Question

a particle moves along the x-axis in such a way that its position at time t is given by
x=3t^4-16t^3+24t^2 for -5≦t≦5
determine the velocity and acceleration of the particle at time t. (I know you find the 1st or 2nd derivative i just don't know what to do after that)

Answer 1

did you get the derivatives?

Answer 2

you are finding

\[\frac{dx}{dt}....and.....\frac{d^2x}{dt^2}\]

Answer 3

I got the derivatives but is that all you need? wouldn't you have to find a "t" value for each?

Answer 4

the velocity and acceleration at some time "t" are still functions of t.
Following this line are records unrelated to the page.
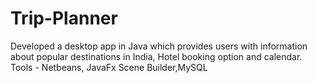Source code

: # Trip-Planner

Developed a desktop app in Java which provides users with information about popular destinations
in India, Hotel booking option and calendar. Tools - Netbeans, JavaFx Scene Builder,MySQL

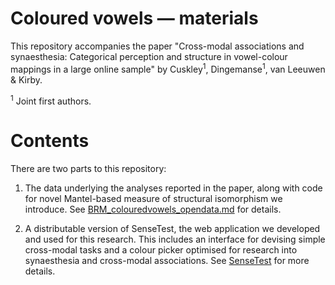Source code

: # Coloured vowels — materials
This repository accompanies the paper "Cross-modal associations and synaesthesia: Categorical perception and structure in vowel-colour mappings in a large online sample" by Cuskley<sup>1</sup>, Dingemanse<sup>1</sup>, van Leeuwen & Kirby.

<sup>1</sup> Joint first authors.

# Contents
There are two parts to this repository:

1. The data underlying the analyses reported in the paper, along with code for novel Mantel-based measure of structural isomorphism we introduce. See [BRM_colouredvowels_opendata.md](/BRM_colouredvowels_opendata.md) for details.

2. A distributable version of SenseTest, the web application we developed and used for this research. This includes an interface for devising simple cross-modal tasks and a colour picker optimised for research into synaesthesia and cross-modal associations. See [SenseTest](/SenseTest) for more details.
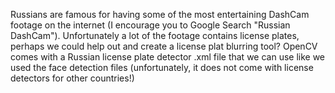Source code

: Russians are famous for having some of the most entertaining DashCam footage on the internet (I encourage you to Google Search "Russian DashCam"). Unfortunately a lot of the footage contains license plates, perhaps we could help out and create a license plat blurring tool?
OpenCV comes with a Russian license plate detector .xml file that we can use like we used the face detection files (unfortunately, it does not come with license detectors for other countries!)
It could have asked you to find velocity at t=3, for example, but it didn't... just find velocity at any time "t". Although remember that t is limited to being between -5 and 5.

Answer 5

well the velocity is the 1st derivative, and you have that in terms of t.
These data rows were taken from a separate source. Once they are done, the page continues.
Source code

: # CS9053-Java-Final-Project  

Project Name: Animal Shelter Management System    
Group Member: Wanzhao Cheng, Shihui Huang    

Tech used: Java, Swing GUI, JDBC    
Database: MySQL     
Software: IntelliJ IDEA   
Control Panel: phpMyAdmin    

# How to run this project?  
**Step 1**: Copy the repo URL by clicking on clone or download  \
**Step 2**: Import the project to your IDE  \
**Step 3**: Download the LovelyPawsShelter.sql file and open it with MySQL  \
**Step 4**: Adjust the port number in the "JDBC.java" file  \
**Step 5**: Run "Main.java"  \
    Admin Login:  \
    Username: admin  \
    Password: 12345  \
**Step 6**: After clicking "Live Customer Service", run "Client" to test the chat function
the 2nd derivative is the acceleration ,,, and again that is written in terms of t.

Answer 6

so I think you have completed the question.

Answer 7

So would it be 12t^3-48t^2+48t= 0 and you get t=2, t=0 for the t value?

Answer 8

for the first derivative anyway

Answer 9

well that is solving the 1st derivative for t, which gives the stationary points, or where the velocity is equal to zero.

Answer 10

right so does zero count as time "t" because it is in between 5 and -5

Answer 11

well its interesting that your conditions allow t to be negative... I would have thought that it was displacement that is limited to [-5, 5]

Answer 12

and t = 0 is the initial condition... so the particle initially stated from rest

Answer 13

oops started